Florida Pier       index

A Characteristic or Two
“The Gentler View,” Harper’s Weekly (August 19, 1911) : 26 : link
link (google)

      Words being the treacherous chameleon things they are, it is small wonder they hypnotize us into all manner of beliefs regardig them, and trick us into a dozen absurdities of action by their lack of definition in our minds. Just what we suppose “interest” to mean it is very difficult to say, yet from the way we act we allow it a very big claim indeed. A person says, “You know I’m so interested,” and then asks for all the details of your intimate affairs. You say to yourself, “It is a little annoying, and a shade impertinent, but then, as they say, they are so interested,” and on this vague ground we tell them all they ask. The phrase, “I am so interested,” seems to work magic, and on inspection one is more than ever put to it to know why. Perhaps it is a very human realization of the fact that to have people interested is not so common as to warrant a too scurvy treatment of curiosity coming in the guise of interest. If any one is genuinely interested it is so clearly good of him that he deserves all we can give of interested matter. And so the word “interest,” over-worked, ill-used as it is, still has power for the human warmth it suggests.
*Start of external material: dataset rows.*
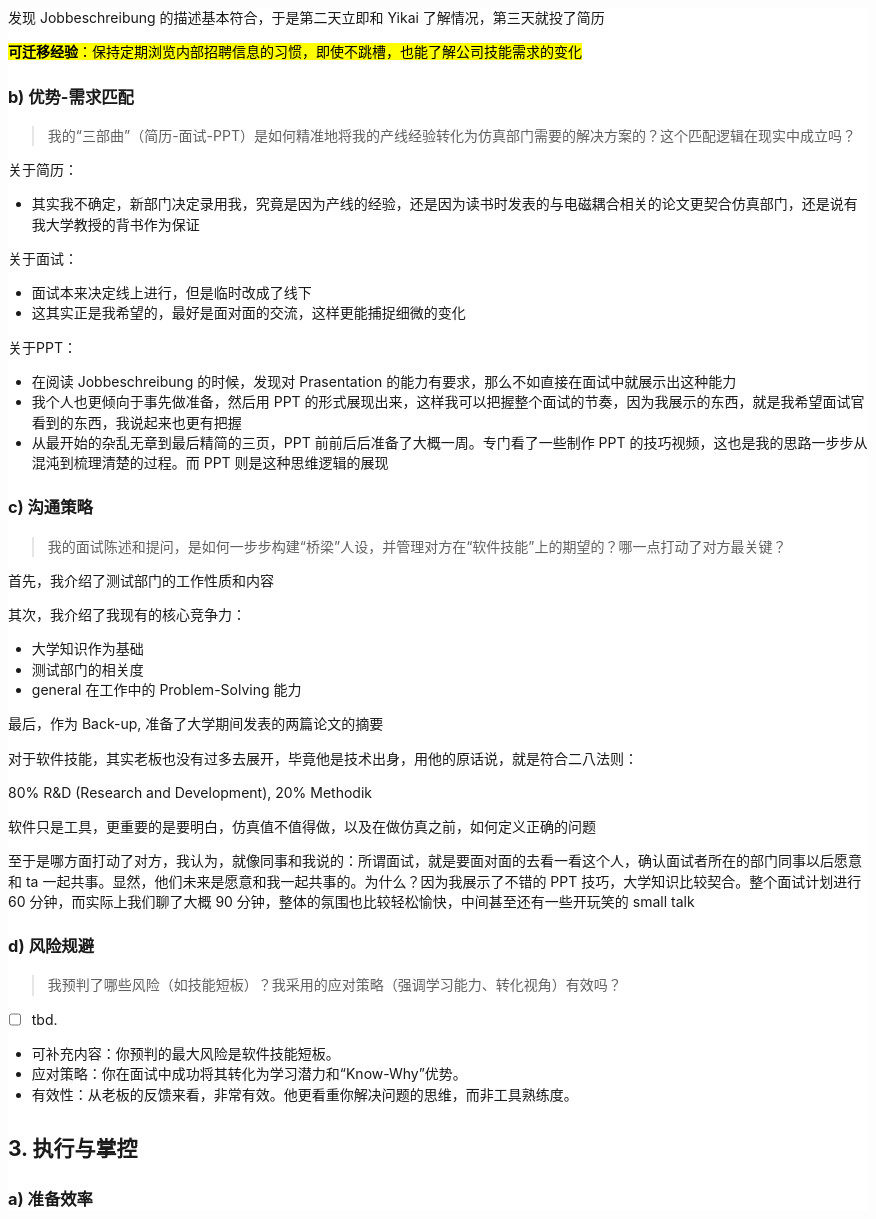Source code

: 发现 Jobbeschreibung 的描述基本符合，于是第二天立即和 Yikai 了解情况，第三天就投了简历

<mark>**可迁移经验**：保持定期浏览内部招聘信息的习惯，即使不跳槽，也能了解公司技能需求的变化</mark>

### b) 优势-需求匹配

> 我的“三部曲”（简历-面试-PPT）是如何精准地将我的产线经验转化为仿真部门需要的解决方案的？这个匹配逻辑在现实中成立吗？

关于简历：

* 其实我不确定，新部门决定录用我，究竟是因为产线的经验，还是因为读书时发表的与电磁耦合相关的论文更契合仿真部门，还是说有我大学教授的背书作为保证

关于面试：

* 面试本来决定线上进行，但是临时改成了线下
* 这其实正是我希望的，最好是面对面的交流，这样更能捕捉细微的变化

关于PPT：

* 在阅读 Jobbeschreibung 的时候，发现对 Prasentation 的能力有要求，那么不如直接在面试中就展示出这种能力
* 我个人也更倾向于事先做准备，然后用 PPT 的形式展现出来，这样我可以把握整个面试的节奏，因为我展示的东西，就是我希望面试官看到的东西，我说起来也更有把握
* 从最开始的杂乱无章到最后精简的三页，PPT 前前后后准备了大概一周。专门看了一些制作 PPT 的技巧视频，这也是我的思路一步步从混沌到梳理清楚的过程。而 PPT 则是这种思维逻辑的展现

### c) 沟通策略

> 我的面试陈述和提问，是如何一步步构建“桥梁”人设，并管理对方在“软件技能”上的期望的？哪一点打动了对方最关键？

首先，我介绍了测试部门的工作性质和内容

其次，我介绍了我现有的核心竞争力：

* 大学知识作为基础
* 测试部门的相关度
* general 在工作中的 Problem-Solving 能力

最后，作为 Back-up, 准备了大学期间发表的两篇论文的摘要

对于软件技能，其实老板也没有过多去展开，毕竟他是技术出身，用他的原话说，就是符合二八法则：

80% R&D (Research and Development), 20% Methodik

软件只是工具，更重要的是要明白，仿真值不值得做，以及在做仿真之前，如何定义正确的问题

至于是哪方面打动了对方，我认为，就像同事和我说的：所谓面试，就是要面对面的去看一看这个人，确认面试者所在的部门同事以后愿意和 ta 一起共事。显然，他们未来是愿意和我一起共事的。为什么？因为我展示了不错的 PPT 技巧，大学知识比较契合。整个面试计划进行 60 分钟，而实际上我们聊了大概 90 分钟，整体的氛围也比较轻松愉快，中间甚至还有一些开玩笑的 small talk

### d) 风险规避

> 我预判了哪些风险（如技能短板）？我采用的应对策略（强调学习能力、转化视角）有效吗？

- [ ] tbd.

- 可补充内容：你预判的最大风险是软件技能短板。
- 应对策略：你在面试中成功将其转化为学习潜力和“Know-Why”优势。
- 有效性：从老板的反馈来看，非常有效。他更看重你解决问题的思维，而非工具熟练度。

## 3. 执行与掌控

### a) 准备效率
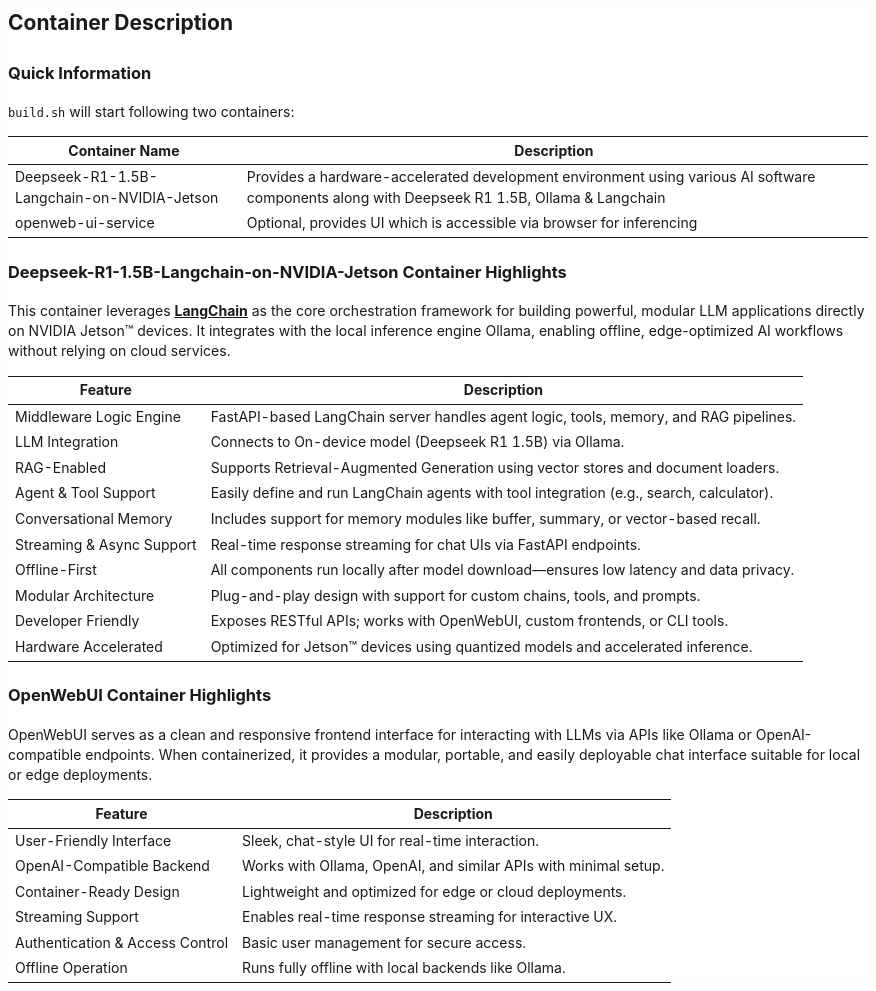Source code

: ## Container Description

### Quick Information

`build.sh` will start following two containers:

| Container Name | Description |
|-----------|---------|
| Deepseek-R1-1.5B-Langchain-on-NVIDIA-Jetson | Provides a hardware-accelerated development environment using various AI software components along with Deepseek R1 1.5B, Ollama & Langchain   |
| openweb-ui-service | Optional, provides UI which is accessible via browser for inferencing |

### Deepseek-R1-1.5B-Langchain-on-NVIDIA-Jetson Container Highlights

This container leverages [**LangChain**](https://www.langchain.com/) as the core orchestration framework for building powerful, modular LLM applications directly on NVIDIA Jetson™ devices. It integrates with the local inference engine Ollama, enabling offline, edge-optimized AI workflows without relying on cloud services.

| Feature                   | Description                                                                              |
|---------------------------|------------------------------------------------------------------------------------------|
| Middleware Logic Engine   | FastAPI-based LangChain server handles agent logic, tools, memory, and RAG pipelines.    |
| LLM Integration           | Connects to On-device model (Deepseek R1 1.5B) via Ollama.                               |
| RAG-Enabled               | Supports Retrieval-Augmented Generation using vector stores and document loaders.        |
| Agent & Tool Support      | Easily define and run LangChain agents with tool integration (e.g., search, calculator). |
| Conversational Memory     | Includes support for memory modules like buffer, summary, or vector-based recall.        |
| Streaming & Async Support | Real-time response streaming for chat UIs via FastAPI endpoints.                         |
| Offline-First             | All components run locally after model download—ensures low latency and data privacy.    |
| Modular Architecture      | Plug-and-play design with support for custom chains, tools, and prompts.                 |
| Developer Friendly        | Exposes RESTful APIs; works with OpenWebUI, custom frontends, or CLI tools.              |
| Hardware Accelerated      | Optimized for Jetson™ devices using quantized models and accelerated inference.          |

### OpenWebUI Container Highlights

OpenWebUI serves as a clean and responsive frontend interface for interacting with LLMs via APIs like Ollama or OpenAI-compatible endpoints. When containerized, it provides a modular, portable, and easily deployable chat interface suitable for local or edge deployments.

| Feature                         | Description                                                     |
|---------------------------------|-----------------------------------------------------------------|
| User-Friendly Interface         | Sleek, chat-style UI for real-time interaction.                 |
| OpenAI-Compatible Backend       | Works with Ollama, OpenAI, and similar APIs with minimal setup. |
| Container-Ready Design          | Lightweight and optimized for edge or cloud deployments.        |
| Streaming Support               | Enables real-time response streaming for interactive UX.        |
| Authentication & Access Control | Basic user management for secure access.                        |
| Offline Operation               | Runs fully offline with local backends like Ollama.             |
It is to this we pay a tribute when we lay ourselves open to intrusive questions, trusting that our good behavior may act as a magnet to draw toward us next time the thing aped, the interest that has real claims.

Perfection
      The belief is forced upon us that to protect perfection too closely is the wrong way to conserve it. The instinct is so natural to enclose completely that which seems so lovely that an infinitesimal change would spoil it. High courage is needed to leave it exposed to life and changing circumstances. Hermetically sealed, perfection undergoes a change, and the fewer open crevices in its case the more quickly its perfection escapes. A great truth, which has seemed to its worshipers so far above discussion that they felt justified in putting it out of the reach of questioning, is adored for a time; then that which has gathered about it becomes vicious in its power, feared, and final revolt discloses the fact that the great truth, because covered, has vanished, and must be looked for and found afresh. China had her apex, and conscious of possessing all in the teachings of Confucius, she shut out the rest of the world, dreading contamination for what could not be bettered, and awoke to find she had nothing. Women considered too pure and beautiful for the uses of the world were incarcerated from reality, and on a reinspection they were found to be not fit for the world’s uses. And so the conclusion is reached that what we hold most precious must be held lightly, and it is not to be wondered at if our hearts sink at so high a command. Yet only by poising it on our open palm, with never so much as a finger closing over it, can we hope to retain that which we most wish to grasp tightly. That which is precious must be exposed to comparison, to combat, if need be, to the rigor that alone keeps it precious, and it remains ours just so long as we lay no possessing hand upon it.

Blame
      Those terrible occasions, which are generally connected with a railway station, when every one supposes that the other person understood something else from that which he did in reality understand, would be so much more easily recovered from if it were ever possible to blame anyone. A chaotic rendezvous, where no one meets any one but each misses all the others, is terrible from any point of view, but the most maddening sting comes from every one being implicated so impartially that no one can exonerate himself and derive that exquisite relief of pointing at an undeniable delinquent, and fastening the vexation of the entire matter on him. It is blame alone that would ease sufficiently; nothing but blame soothes and calms in quite the identical way. There are people, of course, who snatch this comfort, who will have it in direct opposition to the dictates of honesty, and who extricate themselves by the most curious angles of vision. There is apt to be one of this type in every railway station predicament. They constitute an item to be borne. Irritating as they are, they are not quite so trying as the fact that without an exception each person was evenly stupid in misunderstanding, but evenly well-intentioned and evenly distressed. Each apologizes to all and berates himself, with a wronged sense in the back of his brain that some one really might have had the decency to have been a little stupider than the rest. It would have made it pleasanter all round.